In the sixth form, students can choose from either an A-level or a professional programme of study. Leaders are developing a sixth-form curriculum which meets the needs and interests of students. Students are successful in gaining places at university and on apprenticeships.

Leaders know how important reading is to pupils' educational success. They have ensured that teachers integrate reading into pupils' day-to-day learning. From the start of Reception, pupils learn to read using phonics.

They quickly learn to read with fluency. Leaders assess pupils' reading regularly. Pupils who need it get extra help.

This helps them to catch up with their peers. A high proportion of pupils meet age-related expectations in reading by the end of Year 1. Leaders also promote a love for reading.

They encourage pupils to read for pleasure. From Reception, pupils take books home for parents and carers to read with them. Time is set aside each week in all phases of the school for pupils to read.

Teachers have good subject knowledge. They use this well to present new information to pupils. Pupils complete starter activities to help them recall prior knowledge.

Teachers give feedback to pupils on how to improve their work. In the sixth form, students have regular reviews with teachers about their progress. This helps them identify and address any gaps in their knowledge and understanding.

However, in key stages 2 and 3 in particular, some teachers teach new content too quickly. They do not give pupils enough time or opportunity to consolidate their learning.Pupils' attitudes to their learning are good, particularly in the primary phase and in the sixth form.

There is occasional low-level disruption in the secondary phase, in particular in Years 7 to 9. Leaders do not tolerate this. Teachers use the school's behaviour policy with consistency to address such disruption when it does occur.

This minimises the impact on pupils' learning.

Leaders have developed an extensive personal development programme. They enhance the programme through assemblies and via guest speakers.

Pupils learn about relationships in an age-appropriate way. They also learn about equality and diversity, and celebrate events such as Human Rights Day and International Women's Day. In the secondary phase, pupils receive appropriate careers education and guidance.

This helps pupils make informed decisions about their next steps in education, training and employment.

Leaders and governors share a commitment to providing a high-quality academic education for all pupils. They want to give pupils the opportunity to study in higher education and to secure professional careers.

Trust leaders provide additional leadership capacity and professional development for staff. This supports school leaders in providing a high-quality education. Leaders are mindful of staff's workload and well-being.

Changes to school assessment policies have reduced teachers' workload. Staff feel valued and enjoy working here.


The arrangements for safeguarding are effective.

Leaders have established a culture of safeguarding across the school. They have increased the capacity of the school's safeguarding team. This helps to ensure that leaders meet pupils' and families' needs well.

Staff receive regular training. They are alert to the signs of potential risk to pupils. They report any concerns about pupils appropriately.

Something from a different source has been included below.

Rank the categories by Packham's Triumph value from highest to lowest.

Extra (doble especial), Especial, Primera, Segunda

Leaders have developed in-school mental health provision. They have also established effective relationships with external agencies. This ensures that pupils get the help they need.

Leaders work with parents to raise their awareness of the risks to their children. Pupils learn how to keep themselves safe, including online.

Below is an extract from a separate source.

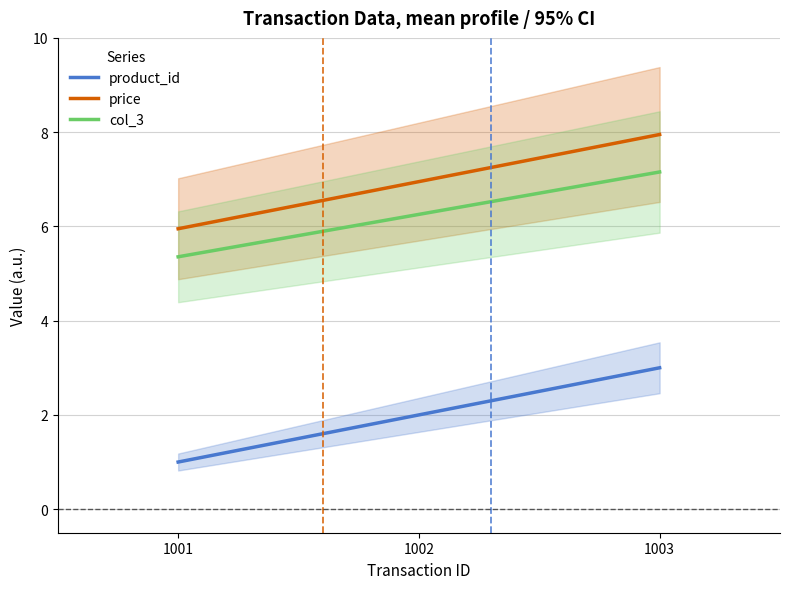

Which series changed the most between 1001 and 1003?

product_id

What does the school need to do to improve?

(Information for the school and appropriate authority)

• Some teachers teach new content too quickly.

They do not check, systematically, that pupils have secured an understanding of that content. This results in some pupils not fully understanding the new content taught and being unable to complete related work successfully. Leaders should ensure that teachers adapt their teaching to enable pupils to secure new knowledge before moving on to the next stage in pupils' learning.